Research Article: Alzheimer’s disease phospholipase C-gamma-2 (PLCG2) protective variant is a functional hypermorph

Date Published: February 2, 2019

Publisher: BioMed Central

Author(s): Lorenza Magno, Christian B. Lessard, Marta Martins, Verena Lang, Pedro Cruz, Yasmine Asi, Matilda Katan, Jamie Bilsland, Tammaryn Lashley, Paramita Chakrabarty, Todd E. Golde, Paul J. Whiting.

http://doi.org/10.1186/s13195-019-0469-0

Abstract

Recent Genome Wide Association Studies (GWAS) have identified novel rare coding variants in immune genes associated with late onset Alzheimer’s disease (LOAD). Amongst these, a polymorphism in phospholipase C-gamma 2 (PLCG2) P522R has been reported to be protective against LOAD.

We assessed PLCG2 distribution in human and mouse brain tissue via immunohistochemistry and in situ hybridization. We transfected heterologous cell systems (COS7 and HEK293T cells) to determine the effect of the P522R AD-associated variant on enzymatic function using various orthogonal assays, including a radioactive assay, IP-One ELISA, and calcium assays.

PLCG2 expression is restricted primarily to microglia and granule cells of the dentate gyrus. Plcg2 mRNA is maintained in plaque-associated microglia in the cerebral tissue of an AD mouse model. Functional analysis of the p.P522R variant demonstrated a small hypermorphic effect of the mutation on enzyme function.

The PLCG2 P522R variant is protective against AD. We show that PLCG2 is expressed in brain microglia, and the p.P522R polymorphism weakly increases enzyme function. These data suggest that activation of PLCγ2 and not inhibition could be therapeutically beneficial in AD. PLCγ2 is therefore a potential target for modulating microglia function in AD, and a small molecule drug that weakly activates PLCγ2 may be one potential therapeutic approach.

The online version of this article (10.1186/s13195-019-0469-0) contains supplementary material, which is available to authorized users.

Partial Text

Alzheimer’s disease is the most common neurodegenerative disorder and the leading cause of dementia.

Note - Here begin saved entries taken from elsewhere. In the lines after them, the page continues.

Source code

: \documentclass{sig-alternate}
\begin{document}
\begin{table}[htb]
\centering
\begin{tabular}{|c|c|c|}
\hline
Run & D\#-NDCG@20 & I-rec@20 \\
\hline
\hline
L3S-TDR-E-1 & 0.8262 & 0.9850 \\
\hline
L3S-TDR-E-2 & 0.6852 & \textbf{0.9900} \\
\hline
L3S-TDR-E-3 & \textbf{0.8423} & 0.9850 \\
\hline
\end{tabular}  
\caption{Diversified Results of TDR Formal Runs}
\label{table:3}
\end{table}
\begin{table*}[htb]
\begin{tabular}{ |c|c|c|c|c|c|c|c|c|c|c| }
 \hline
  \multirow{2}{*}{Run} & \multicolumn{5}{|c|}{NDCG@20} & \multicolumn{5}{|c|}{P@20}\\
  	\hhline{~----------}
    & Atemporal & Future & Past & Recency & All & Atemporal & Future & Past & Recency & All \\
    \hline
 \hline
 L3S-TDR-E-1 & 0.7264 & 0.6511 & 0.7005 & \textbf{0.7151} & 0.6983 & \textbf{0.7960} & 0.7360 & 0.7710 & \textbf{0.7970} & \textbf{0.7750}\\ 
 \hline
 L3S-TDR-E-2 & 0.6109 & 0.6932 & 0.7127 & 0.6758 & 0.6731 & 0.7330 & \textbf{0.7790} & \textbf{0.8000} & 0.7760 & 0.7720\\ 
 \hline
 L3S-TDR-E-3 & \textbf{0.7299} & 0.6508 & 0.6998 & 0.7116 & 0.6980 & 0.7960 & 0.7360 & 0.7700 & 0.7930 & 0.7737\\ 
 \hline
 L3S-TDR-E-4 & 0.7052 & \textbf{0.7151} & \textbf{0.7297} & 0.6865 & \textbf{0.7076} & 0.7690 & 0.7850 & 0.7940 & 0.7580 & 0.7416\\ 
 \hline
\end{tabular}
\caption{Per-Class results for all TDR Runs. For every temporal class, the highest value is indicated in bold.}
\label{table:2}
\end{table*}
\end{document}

Late onset AD is genetically complex, and known susceptibility loci only explain a proportion of disease heritability [1]. Large-scale genetic studies have led to the identification of several new susceptibility genes associated with LOAD. These genetic data, together with an analysis of biological pathways, implicate processes related to immune response in the etiology of LOAD and point to the immune system as a prime target for therapeutic approaches [2–4]. Amongst the newly discovered polymorphisms, rare variants in microglial-related genes including triggering receptor expression on myeloid cell-2 (TREM2), ABI family member 3 (ABI3), and phospholipase C-gamma-2 (PLCG2) have been described [5, 6]. Notably, the PLCG2 missense variant Pro522Arg (P = 5.38 × 10−10, OR = 0.68) was associated with decreased risk of LOAD [6].

Although single-cell transcriptomics of the human and mouse cortex suggest enrichment of PLCG2 transcripts in the microglia population, no spatial analysis has been described for human and mouse tissue so far. In this report, we characterized PLCG2 spatial expression in the human and mouse brain.

In summary, we show that PLCG2 is expressed in human and mouse brain microglia and that its expression is maintained in microglia in close proximity to plaques in the cerebral tissue of an APP mouse model. The rare-coding AD protective variant shows a small hypermorphic activity upon stimulation in various orthogonal cell-based assays. Further experiments will need to address the functional consequences of the protective variant on immune cell phenotype. However, these findings allow us to speculate that weak lifelong activation of PLCγ2 might confer protection against developing AD, and provide evidence that a limited activation of this enzyme may have a beneficial therapeutic effect. In comparison to previous studies which are aligned to the concept that suppressing microglial function may be beneficial in the setting of AD [49], the data described here, together with studies on TREM2 and other AD-associated variants, suggest that a different directionality may be therapeutically useful [6, 46, 50].